Quand nous sommes arrivés dans leur vie et par le fait même dans la société, on a voulu nous épargner tous les « traumatism­es » en surdimensi­onnant notre ego.

C’est entre autres en faisant laminer tous nos dessins, qu’on nous a maintenus artificiel­lement dans un paradis improbable, où l’échec, les revers et les malheurs n’existent pas. Le pays des licornes, c’est ça.

UN CHOC ENCORE PLUS GRAND

Nos grands-parents baby-boomers, nos parents de la génération X, ont aménagé leurs sous-sols de banlieue en « bachelor » avec, en prime, de la sauce à spag à volonté dans notre frigo perso.

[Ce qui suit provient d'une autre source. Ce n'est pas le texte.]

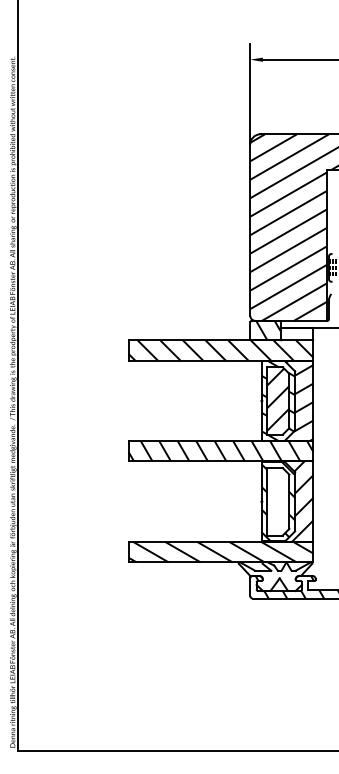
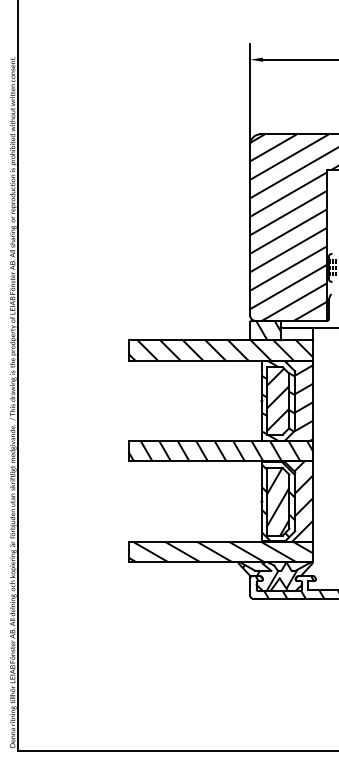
hatch at (278, 501): none -> present
hatch at (269, 576): none -> present
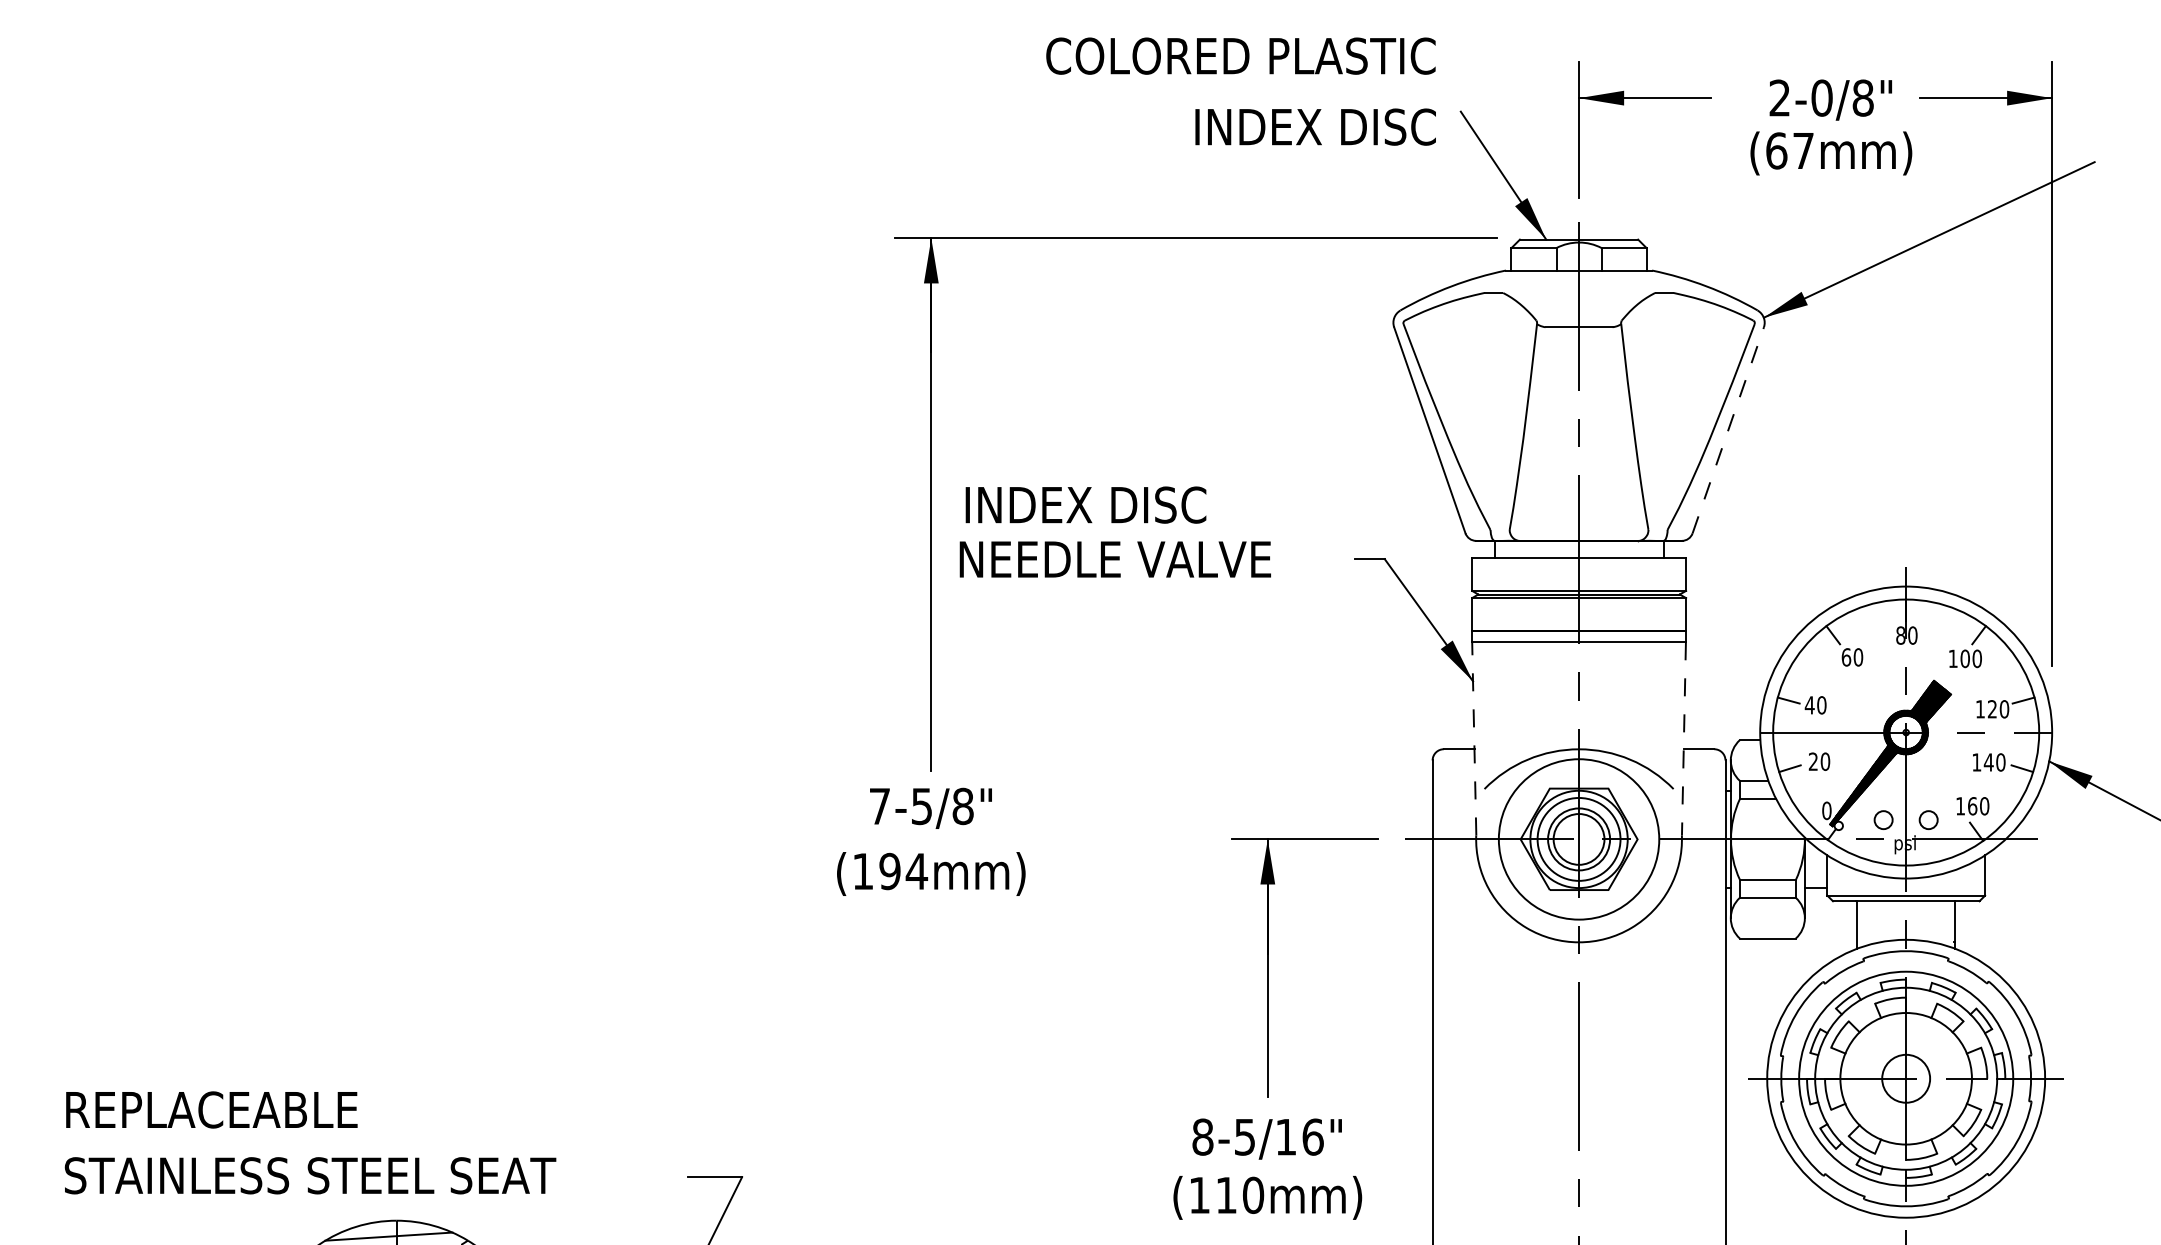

Tout ça, pour que l’argent du loyer qu’on aurait à payer soit placé dans un REER. Logés, nourris, encensés.

Le choc des génération­s n’est pas dans l’écart technologi­que, il est dans le fait qu’on nous impose un monde aseptisé où l’on nous a proclamés enfants rois et reines en nous faisant croire qu’on habitait un royaume.

À trop vouloir éviter à ceux qu’on aime de vivre les difficulté­s propres à leur génération, on les handicape sévèrement pour le reste de leurs jours.

Il est là le choc : cohabiter avec des adultes qui ont de l’expérience et un coffre à outils bien garni alors que le nôtre est vide et le sera longtemps, car on ne nous a pas appris à nous servir d’un marteau de peur que l’on se cogne les doigts.